Work out the number of lines in the records that include the word "data"; reply with that number alone.

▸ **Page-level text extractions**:
____________________
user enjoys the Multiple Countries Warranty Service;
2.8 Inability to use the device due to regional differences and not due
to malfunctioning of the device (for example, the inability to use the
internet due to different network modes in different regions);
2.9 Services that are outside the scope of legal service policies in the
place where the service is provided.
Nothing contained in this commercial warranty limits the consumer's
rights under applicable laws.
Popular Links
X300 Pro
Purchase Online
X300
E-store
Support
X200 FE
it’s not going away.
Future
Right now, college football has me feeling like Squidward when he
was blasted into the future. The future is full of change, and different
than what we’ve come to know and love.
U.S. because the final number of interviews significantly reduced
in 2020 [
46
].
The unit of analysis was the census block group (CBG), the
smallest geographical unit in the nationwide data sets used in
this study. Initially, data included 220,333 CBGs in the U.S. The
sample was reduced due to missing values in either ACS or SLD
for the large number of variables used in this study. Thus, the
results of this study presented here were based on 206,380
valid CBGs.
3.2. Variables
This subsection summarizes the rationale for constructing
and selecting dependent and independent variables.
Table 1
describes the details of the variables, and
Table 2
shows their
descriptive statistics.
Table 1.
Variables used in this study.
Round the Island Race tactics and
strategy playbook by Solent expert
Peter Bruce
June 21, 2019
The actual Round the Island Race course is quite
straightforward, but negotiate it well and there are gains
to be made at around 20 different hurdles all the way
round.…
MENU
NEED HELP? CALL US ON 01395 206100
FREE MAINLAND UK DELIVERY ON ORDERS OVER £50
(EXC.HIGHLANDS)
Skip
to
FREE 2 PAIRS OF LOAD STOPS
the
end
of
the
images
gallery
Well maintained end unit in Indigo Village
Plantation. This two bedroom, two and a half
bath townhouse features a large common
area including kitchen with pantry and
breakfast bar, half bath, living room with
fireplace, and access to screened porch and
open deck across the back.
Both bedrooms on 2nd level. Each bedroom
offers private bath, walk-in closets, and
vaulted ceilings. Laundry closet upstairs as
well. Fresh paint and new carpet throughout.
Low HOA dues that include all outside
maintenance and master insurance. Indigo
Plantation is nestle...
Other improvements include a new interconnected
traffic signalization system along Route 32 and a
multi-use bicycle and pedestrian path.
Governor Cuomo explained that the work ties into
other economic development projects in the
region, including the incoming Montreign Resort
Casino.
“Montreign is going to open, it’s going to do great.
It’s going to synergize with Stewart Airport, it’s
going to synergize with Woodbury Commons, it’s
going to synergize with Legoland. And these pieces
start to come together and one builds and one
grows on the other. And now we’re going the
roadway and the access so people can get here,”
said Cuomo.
____________________
▸ **EXERCISE RESPONSE**: 2